WHAT YOU ARE ASKED TO DO:
Line by line, transcribe the data below exactly and pass over the images.

RECORDED DATA:
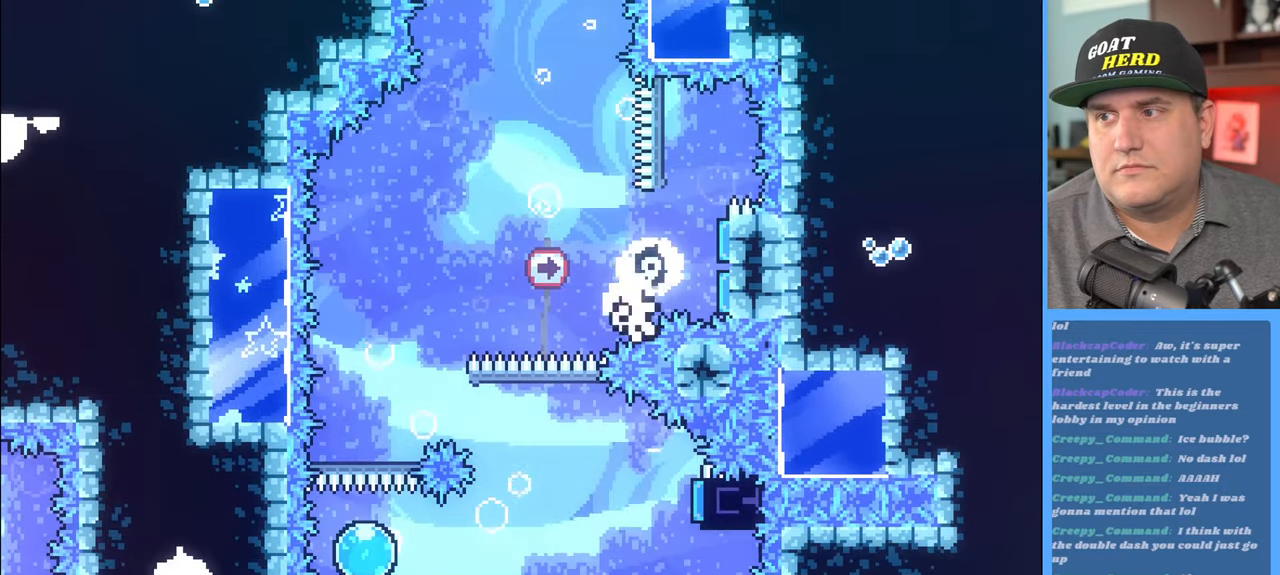
{"buttons": [], "left_stick": "center", "right_stick": "center", "events": [[67, "X", "up"], [200, "left_stick", "center"], [317, "R2", "up"]]}
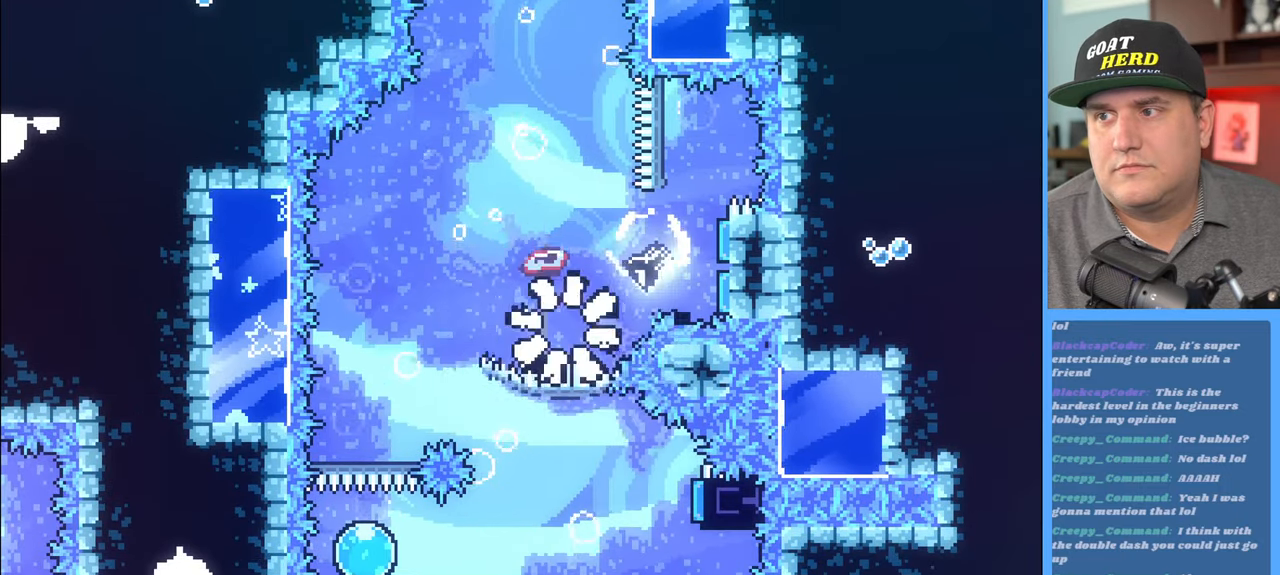
{"buttons": ["R2"], "left_stick": "center", "right_stick": "center", "events": [[200, "R2", "down"]]}
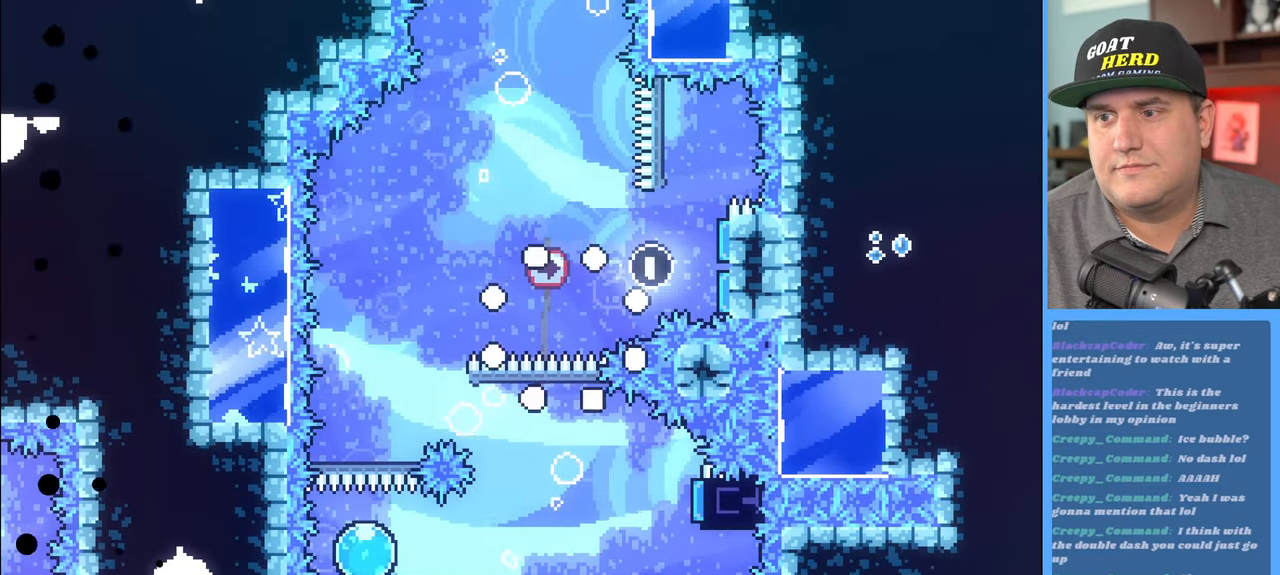
{"buttons": ["R2"], "left_stick": "center", "right_stick": "center", "events": []}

EXPECTED ANSWER:
{"buttons": [], "left_stick": "center", "right_stick": "center", "events": [[67, "X", "up"], [200, "left_stick", "center"], [317, "R2", "up"]]}
{"buttons": ["R2"], "left_stick": "center", "right_stick": "center", "events": [[200, "R2", "down"]]}
{"buttons": ["R2"], "left_stick": "center", "right_stick": "center", "events": []}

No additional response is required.